A Dreamy Blue Sundress
April 21, 2024
by Max Donos

When we think “spring”, we image sunshine, blue skies, warmth and renewal. We long to breath fresh air, bask in the sun and shed the layers that were our comfort during months of deep freeze. We want to step out of the sheltering cocoon, spread our wings and soar. Some of us have been preparing for the first warm spring days in the depth of winter by looking through fashion trends, sewing patterns and new fabric arrivals at fabricville.com. I am honored to present the dreamy blue sundress, a plan that came to fruition in just a few days.

Blue Sundress

Sincerely, this sundress was one of the quickest projects I took on. The invitation from Fabricville for collaboration came while I was just a few days into my month-long trip to Ghana. I did my fabric selection remotely, ordered the materials and picked them up from the store upon my return. I only had a few days to whip up a stunning sundress and report the results. In fact, this project was heavily influenced by fashion encounters on my African trip.

Material choice

For this dreamy blue sundress I chose a fantastic Printed Rayon Poplin – Tiffany – 014  in light blue color with large-scale floral print. The complementary thread is Gutermann 227 (Copen Blue) and Coats overlock thread in Light Blue. The pattern is Pauline Alice IBI Dress, with instructions in English, French and Spanish. The pattern includes 1.5cm seam allowance, which is rare for print-at-home ones.

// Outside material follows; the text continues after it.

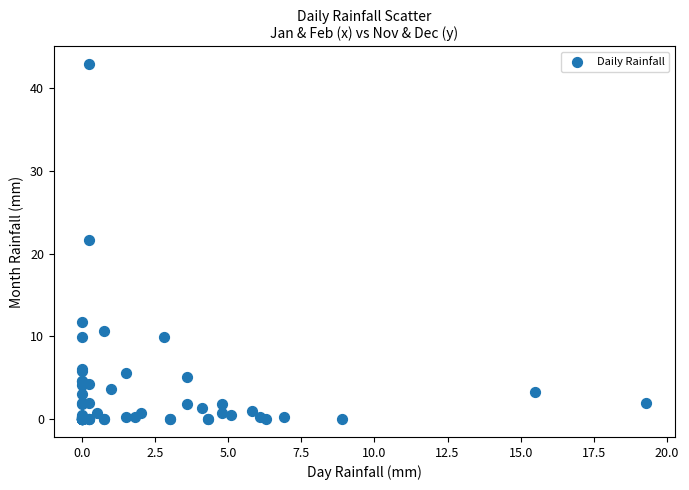

What Y value in the scatter plot is closest to 21?

21.6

Blue rayon poplin and thread

Sundress pattern

This sundress came from a pattern that I was using for the first time. I decided to follow the instructions “to the dot”. I chose the size according to the chest measurements, printed the bodice pattern pieces and cut them from the fabric. As for the skirt tiers, I decided to cut them without the paper pattern, since it was an option in the instructions.

pattern pieces

Laying out pattern pieces

I assembled the bodice, collar and sleeves and then measured one of the floor-length dresses already in the closet. Based on that measurements, and going back to the pattern instructions, I realized that if I follow the instructions, the sundress will be a midi-length. Therefore, I changed up the measurements for the skirt tiers a bit. I left the top tier without changes and added 7cm to the bottom tier. Adding length to the pattern is a first in my sewing practice. However, me doing that brought the hem of the skirt almost to the floor and fulfilled the project brief.

Assembling the sundress

I enjoyed working with the pattern for this sundress. All the notches were in the right place. Front placket result impressed me especially. Every fold and stitch line produce a clean and thought-through result. The same is true for collar, sleeves, cuffs and pocket. Yes, this dress has side seam pockets! The only pattern piece I missed is the back facing, to have a place for my label. Chuckle. 

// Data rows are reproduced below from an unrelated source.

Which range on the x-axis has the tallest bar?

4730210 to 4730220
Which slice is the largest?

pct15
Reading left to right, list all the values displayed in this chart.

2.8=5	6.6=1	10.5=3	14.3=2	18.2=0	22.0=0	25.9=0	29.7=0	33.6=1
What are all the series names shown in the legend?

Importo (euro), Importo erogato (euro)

overlocking dress pattern pieces

sleeve plackets

Narrow sleeve plackets

attaching cuffs

top stitching cuffs

Top stitching cuffs

attaching pocket bags

Attaching pocket bags

ironing pocket bags

Pressing seem allowance on pocket bags

When the time came for the skirt tiers to be sewn, I was faced with a mountain of fabric. It was a true exercise in patience. Sewing the rings of fabric, gathering them and then meticulously attaching them to the bodice tested not necessarily my sewing skills, but how slow I could be sewing! I have a newfound appreciation for voluminous skirts and the skill it takes to produce them.

model walking down the street

The hem of the skirt is a very narrow (4mm) rolled hem.

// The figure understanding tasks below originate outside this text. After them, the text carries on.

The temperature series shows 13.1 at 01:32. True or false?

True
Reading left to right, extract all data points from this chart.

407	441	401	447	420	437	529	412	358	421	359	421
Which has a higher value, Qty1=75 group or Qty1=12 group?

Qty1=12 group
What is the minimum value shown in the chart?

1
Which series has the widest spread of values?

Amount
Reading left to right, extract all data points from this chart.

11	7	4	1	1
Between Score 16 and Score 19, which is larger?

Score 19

model standing in front of a house

Adjustments to the dreamy blue sundress

Once the sundress was complete, we tried it. The style of the dress resembles a tent, without a waist definition. I suggested to bring in the waist a bit, and we agreed to put in an 7mm elastic at the waist. I think it improves the silhouette by defining the mid-section. At this point we also realized that the sundress has a higher waist in the front and lower one in the back, resulting in a high-low hemline. It was a surprise, but the styling works.

I believe that this dreamy blue sundress is the quintessential symbol of spring renewal, encouraging the shedding of winter gloom and embracing of life-giving season ahead. Sew on!